PAGE EXCERPT
+++++

3.1 Factors Affecting System Performance

There are several factors that will affect solar water heating system performance over its operational lifetime:
Dusty and soiled collectors perform poorly. Soiling is significant especially in the dry season and near construction sites. Periodic cleaning is essential to maintain system performance.
Shading will affect the performance of solar collectors. Vegetation growth or new constructions nearby may induce shading that was not there when the collectors were installed. Regular visual checking for shading during daytime is important.
Damage of Solar Collectors
A broken glazing is a major factor affecting the performance of a solar water heating system. Broken glazing may be due to thermal expansion. The interior of the collector, particularly the absorber and insulation, must be protected from inclement weather.
During periods of high solar irradiance and low hot-water demand, overheating can occur in the solar collectors or storage tanks. Thermal expansion or excessive pressure can burst the associated piping of the storage tank. Overheating may produce steam within the system and make the system inoperable. Therefore, protection against overheating must be considered.
The most common methods to prevent overheating are:
Stopping circulation in the collection loop until the storage temperature decreases
Replacing the overheated water with cold makeup water
Leakage at solar collectors, valves, pipe fittings may occur due to thermal expansion or natural deterioration, making the system inefficient.

+++++

STORED DATA

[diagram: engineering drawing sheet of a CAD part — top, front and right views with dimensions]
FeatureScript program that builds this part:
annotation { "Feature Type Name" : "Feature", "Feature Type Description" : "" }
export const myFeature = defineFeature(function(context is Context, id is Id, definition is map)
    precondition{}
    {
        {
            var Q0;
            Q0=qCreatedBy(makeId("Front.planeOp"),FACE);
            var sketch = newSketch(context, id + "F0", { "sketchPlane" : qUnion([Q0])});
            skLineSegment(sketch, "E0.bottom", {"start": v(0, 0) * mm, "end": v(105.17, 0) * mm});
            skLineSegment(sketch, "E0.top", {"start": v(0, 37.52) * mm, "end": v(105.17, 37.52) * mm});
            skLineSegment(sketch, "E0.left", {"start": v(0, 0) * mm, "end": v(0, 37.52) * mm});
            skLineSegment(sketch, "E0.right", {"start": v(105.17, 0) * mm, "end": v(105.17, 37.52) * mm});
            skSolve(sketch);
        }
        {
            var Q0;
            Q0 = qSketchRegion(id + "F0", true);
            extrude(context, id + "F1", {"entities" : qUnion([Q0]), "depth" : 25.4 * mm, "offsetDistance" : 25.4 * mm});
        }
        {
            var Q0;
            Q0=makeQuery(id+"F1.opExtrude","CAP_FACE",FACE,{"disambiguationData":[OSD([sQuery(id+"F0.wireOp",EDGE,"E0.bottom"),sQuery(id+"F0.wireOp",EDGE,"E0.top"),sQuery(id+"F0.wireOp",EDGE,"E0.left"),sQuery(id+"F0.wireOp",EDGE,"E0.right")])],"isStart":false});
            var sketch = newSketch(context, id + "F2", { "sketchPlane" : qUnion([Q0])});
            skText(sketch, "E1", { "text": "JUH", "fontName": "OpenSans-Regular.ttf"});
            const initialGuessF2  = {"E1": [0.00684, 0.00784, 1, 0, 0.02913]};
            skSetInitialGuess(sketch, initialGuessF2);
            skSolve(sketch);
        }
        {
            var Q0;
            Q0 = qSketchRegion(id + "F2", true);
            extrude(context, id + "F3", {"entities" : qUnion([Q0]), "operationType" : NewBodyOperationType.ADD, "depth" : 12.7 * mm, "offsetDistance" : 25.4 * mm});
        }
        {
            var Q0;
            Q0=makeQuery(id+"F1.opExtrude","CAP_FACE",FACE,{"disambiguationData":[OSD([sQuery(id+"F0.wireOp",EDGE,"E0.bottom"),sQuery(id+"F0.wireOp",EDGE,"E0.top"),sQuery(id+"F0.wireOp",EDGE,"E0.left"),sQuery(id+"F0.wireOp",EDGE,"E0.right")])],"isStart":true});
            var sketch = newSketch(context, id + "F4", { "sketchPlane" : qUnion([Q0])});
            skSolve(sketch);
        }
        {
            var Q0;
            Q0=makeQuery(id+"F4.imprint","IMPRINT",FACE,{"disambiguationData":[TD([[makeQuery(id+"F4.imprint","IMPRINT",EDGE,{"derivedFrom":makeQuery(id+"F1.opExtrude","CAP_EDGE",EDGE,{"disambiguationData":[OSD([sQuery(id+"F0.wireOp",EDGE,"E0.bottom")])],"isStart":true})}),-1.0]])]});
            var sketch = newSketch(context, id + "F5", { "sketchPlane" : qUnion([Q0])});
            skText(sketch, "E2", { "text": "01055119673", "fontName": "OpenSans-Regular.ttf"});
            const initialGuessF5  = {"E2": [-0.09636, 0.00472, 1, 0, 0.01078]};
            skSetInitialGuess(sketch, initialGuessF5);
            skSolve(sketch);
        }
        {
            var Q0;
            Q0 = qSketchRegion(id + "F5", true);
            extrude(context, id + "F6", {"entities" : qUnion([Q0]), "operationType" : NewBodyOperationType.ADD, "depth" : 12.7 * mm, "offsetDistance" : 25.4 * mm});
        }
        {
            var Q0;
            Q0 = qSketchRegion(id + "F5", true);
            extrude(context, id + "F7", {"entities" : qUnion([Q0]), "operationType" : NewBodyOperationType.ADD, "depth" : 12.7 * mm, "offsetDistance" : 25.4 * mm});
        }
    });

+++++

STATED PROBLEM
In the excerpt on solar water heating performance, under what conditions is soiling of the collectors described as especially significant?

EXERCISE RESULT
In the dry season and near construction sites.